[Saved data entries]
----------------------------------------

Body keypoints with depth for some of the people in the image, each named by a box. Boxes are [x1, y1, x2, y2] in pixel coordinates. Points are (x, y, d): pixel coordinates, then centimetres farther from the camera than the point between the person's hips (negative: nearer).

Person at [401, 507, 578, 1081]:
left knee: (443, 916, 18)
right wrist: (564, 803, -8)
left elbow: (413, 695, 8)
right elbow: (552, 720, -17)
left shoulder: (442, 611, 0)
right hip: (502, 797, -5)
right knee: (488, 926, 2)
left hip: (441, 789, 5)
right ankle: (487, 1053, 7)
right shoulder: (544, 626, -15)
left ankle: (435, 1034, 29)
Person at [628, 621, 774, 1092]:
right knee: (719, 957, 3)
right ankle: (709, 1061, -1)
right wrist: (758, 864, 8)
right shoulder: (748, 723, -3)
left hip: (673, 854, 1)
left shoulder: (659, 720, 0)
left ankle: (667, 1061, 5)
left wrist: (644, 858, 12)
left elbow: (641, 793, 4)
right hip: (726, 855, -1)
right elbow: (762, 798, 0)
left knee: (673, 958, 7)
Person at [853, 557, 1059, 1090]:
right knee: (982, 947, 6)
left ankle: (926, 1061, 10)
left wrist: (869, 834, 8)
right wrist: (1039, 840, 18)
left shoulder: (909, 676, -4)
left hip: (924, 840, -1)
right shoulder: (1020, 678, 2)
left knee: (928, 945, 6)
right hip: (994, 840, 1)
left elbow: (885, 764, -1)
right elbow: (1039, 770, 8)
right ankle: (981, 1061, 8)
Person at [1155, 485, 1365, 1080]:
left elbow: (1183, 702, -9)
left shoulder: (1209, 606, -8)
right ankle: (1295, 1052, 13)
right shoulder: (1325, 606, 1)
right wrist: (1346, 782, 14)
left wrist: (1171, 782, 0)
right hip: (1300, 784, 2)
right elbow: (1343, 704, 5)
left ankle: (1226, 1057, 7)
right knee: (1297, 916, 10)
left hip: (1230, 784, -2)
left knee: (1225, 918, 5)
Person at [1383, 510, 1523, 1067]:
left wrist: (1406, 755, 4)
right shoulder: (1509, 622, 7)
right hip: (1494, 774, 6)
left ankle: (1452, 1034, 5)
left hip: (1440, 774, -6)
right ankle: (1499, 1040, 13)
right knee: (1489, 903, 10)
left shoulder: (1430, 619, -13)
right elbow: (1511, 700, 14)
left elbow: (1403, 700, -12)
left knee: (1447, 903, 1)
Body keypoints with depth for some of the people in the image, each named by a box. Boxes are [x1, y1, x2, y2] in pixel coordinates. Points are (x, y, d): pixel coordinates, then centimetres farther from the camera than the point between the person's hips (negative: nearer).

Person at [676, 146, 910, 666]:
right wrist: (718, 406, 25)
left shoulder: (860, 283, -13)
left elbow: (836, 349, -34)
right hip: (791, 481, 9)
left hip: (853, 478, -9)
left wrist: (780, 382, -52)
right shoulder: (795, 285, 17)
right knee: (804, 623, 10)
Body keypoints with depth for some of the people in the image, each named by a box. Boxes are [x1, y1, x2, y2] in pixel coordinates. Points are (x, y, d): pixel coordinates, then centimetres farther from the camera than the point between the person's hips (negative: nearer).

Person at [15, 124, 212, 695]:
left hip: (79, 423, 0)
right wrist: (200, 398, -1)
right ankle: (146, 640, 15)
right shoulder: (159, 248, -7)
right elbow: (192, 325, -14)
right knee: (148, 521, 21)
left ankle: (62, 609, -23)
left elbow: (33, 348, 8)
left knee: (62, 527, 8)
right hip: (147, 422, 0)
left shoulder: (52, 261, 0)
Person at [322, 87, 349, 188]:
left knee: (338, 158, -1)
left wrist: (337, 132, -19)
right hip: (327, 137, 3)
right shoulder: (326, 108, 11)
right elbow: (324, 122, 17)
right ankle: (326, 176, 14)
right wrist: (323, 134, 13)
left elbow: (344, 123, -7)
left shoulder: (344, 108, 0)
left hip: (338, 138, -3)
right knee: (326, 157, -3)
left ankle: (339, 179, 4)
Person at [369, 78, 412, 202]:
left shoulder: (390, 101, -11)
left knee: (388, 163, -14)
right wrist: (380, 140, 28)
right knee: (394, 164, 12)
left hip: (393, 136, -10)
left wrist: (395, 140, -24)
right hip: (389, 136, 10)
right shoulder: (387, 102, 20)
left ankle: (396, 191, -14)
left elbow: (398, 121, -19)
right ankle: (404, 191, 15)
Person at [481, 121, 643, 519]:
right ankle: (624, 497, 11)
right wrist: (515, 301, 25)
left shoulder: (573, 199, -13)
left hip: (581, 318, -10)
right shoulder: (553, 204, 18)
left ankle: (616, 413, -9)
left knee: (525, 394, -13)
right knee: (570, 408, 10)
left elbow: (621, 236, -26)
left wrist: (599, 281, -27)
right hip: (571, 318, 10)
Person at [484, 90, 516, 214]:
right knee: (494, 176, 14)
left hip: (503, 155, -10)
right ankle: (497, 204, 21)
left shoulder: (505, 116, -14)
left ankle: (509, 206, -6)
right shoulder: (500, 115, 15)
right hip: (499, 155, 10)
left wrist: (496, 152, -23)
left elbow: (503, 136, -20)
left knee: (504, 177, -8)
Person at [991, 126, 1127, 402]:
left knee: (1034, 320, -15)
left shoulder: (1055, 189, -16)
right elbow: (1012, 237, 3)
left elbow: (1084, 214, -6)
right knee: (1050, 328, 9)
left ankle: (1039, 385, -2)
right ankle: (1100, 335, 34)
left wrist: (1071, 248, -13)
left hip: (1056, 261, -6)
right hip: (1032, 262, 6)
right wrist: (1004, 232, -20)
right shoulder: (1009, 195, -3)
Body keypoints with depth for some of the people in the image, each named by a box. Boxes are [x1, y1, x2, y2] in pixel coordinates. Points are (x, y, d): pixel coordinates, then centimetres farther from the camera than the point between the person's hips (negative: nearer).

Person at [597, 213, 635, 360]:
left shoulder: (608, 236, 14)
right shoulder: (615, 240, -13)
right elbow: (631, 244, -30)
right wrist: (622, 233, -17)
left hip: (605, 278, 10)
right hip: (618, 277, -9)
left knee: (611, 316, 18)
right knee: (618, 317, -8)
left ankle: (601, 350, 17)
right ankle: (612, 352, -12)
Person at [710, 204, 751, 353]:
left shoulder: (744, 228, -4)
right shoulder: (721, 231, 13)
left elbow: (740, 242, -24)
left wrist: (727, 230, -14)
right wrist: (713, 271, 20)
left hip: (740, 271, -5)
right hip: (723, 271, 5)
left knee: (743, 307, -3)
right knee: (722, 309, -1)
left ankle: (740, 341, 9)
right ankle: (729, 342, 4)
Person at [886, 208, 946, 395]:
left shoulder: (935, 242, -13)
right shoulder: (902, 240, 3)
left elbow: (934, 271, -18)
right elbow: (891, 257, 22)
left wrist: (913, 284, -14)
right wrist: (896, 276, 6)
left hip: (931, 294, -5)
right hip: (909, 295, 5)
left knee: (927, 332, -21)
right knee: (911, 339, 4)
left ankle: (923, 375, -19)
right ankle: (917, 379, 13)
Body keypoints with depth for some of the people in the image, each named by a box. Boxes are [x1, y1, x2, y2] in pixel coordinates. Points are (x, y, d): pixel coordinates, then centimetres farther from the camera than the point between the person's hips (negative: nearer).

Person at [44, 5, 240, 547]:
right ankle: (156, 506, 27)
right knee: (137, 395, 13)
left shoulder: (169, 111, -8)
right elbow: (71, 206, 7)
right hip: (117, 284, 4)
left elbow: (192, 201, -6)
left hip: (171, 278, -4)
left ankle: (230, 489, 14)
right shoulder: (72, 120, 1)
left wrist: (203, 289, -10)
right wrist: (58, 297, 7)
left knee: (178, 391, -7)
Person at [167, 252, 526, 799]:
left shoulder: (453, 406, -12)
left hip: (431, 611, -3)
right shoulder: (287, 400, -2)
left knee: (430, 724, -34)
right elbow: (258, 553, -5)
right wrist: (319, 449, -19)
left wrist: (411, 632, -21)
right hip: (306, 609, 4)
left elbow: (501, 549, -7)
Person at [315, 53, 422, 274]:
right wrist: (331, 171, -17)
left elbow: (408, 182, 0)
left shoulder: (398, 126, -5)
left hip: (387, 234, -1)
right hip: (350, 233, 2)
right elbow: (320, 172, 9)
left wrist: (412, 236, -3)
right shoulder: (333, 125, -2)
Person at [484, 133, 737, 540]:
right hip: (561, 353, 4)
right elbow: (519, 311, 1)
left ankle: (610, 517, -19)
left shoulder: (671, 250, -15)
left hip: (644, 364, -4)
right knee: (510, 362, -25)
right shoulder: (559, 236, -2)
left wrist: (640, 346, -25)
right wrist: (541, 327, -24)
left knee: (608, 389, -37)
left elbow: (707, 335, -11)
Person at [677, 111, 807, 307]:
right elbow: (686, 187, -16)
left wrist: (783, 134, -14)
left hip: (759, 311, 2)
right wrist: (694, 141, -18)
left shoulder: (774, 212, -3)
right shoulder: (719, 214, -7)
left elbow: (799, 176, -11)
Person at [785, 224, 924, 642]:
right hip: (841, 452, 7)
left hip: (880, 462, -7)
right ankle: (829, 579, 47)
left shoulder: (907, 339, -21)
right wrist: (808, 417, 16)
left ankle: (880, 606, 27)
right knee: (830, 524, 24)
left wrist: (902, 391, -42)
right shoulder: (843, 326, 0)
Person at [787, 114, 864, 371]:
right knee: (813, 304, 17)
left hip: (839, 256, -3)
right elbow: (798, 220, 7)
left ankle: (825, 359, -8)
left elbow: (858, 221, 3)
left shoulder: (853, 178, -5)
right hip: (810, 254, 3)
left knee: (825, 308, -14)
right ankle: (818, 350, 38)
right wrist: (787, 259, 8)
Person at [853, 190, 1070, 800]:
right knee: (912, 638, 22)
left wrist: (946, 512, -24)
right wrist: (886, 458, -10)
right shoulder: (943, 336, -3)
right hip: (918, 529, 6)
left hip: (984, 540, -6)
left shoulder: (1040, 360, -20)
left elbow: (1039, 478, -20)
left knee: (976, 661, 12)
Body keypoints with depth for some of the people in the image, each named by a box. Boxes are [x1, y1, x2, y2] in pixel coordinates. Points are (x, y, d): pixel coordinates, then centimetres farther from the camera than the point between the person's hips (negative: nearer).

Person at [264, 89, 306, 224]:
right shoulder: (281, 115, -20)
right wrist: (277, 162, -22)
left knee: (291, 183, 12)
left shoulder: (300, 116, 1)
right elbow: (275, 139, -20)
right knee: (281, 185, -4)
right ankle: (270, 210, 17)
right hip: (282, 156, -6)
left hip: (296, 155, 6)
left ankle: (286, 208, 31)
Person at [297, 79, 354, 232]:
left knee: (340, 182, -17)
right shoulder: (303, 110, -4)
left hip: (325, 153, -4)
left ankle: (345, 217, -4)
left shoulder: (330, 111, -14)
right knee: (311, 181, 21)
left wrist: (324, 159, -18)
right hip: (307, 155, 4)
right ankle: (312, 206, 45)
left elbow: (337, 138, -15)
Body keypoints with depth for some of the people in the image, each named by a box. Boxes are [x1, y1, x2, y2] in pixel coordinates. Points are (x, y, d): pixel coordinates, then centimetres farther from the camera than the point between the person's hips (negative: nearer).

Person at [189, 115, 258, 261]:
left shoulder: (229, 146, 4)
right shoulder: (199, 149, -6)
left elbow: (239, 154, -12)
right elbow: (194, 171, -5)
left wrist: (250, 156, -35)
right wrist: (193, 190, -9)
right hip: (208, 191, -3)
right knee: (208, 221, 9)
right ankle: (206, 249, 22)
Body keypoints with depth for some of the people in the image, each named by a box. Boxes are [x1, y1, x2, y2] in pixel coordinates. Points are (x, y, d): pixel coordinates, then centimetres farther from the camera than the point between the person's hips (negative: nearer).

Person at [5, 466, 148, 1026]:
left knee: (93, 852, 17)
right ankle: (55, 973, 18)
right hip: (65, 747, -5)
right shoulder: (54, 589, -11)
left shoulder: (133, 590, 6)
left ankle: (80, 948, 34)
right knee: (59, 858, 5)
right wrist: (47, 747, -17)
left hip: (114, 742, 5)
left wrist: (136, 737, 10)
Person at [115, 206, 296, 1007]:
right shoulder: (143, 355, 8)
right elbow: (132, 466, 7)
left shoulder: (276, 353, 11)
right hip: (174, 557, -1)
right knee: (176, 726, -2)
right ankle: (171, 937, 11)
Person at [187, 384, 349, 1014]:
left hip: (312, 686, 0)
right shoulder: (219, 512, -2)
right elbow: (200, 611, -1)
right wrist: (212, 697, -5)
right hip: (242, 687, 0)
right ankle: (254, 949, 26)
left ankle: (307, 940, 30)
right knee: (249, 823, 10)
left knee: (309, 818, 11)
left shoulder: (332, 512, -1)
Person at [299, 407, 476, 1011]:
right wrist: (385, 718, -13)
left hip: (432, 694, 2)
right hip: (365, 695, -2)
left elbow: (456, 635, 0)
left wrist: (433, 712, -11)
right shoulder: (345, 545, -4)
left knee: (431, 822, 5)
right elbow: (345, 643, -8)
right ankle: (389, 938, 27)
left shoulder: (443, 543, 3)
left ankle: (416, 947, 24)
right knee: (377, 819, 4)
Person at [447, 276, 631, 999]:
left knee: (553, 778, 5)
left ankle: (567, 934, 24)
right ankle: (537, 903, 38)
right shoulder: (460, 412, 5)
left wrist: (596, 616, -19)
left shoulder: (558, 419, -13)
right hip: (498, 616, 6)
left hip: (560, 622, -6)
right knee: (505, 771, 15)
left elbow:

----------------------------------------

What needs to be done: Reproduce exactly the lines from the one containing "right ankle: (537, 903, 38)" through the last line of the records above, including both, and nothing else.

Solution to the exercise:
right ankle: (537, 903, 38)
right shoulder: (460, 412, 5)
left wrist: (596, 616, -19)
left shoulder: (558, 419, -13)
right hip: (498, 616, 6)
left hip: (560, 622, -6)
right knee: (505, 771, 15)
left elbow:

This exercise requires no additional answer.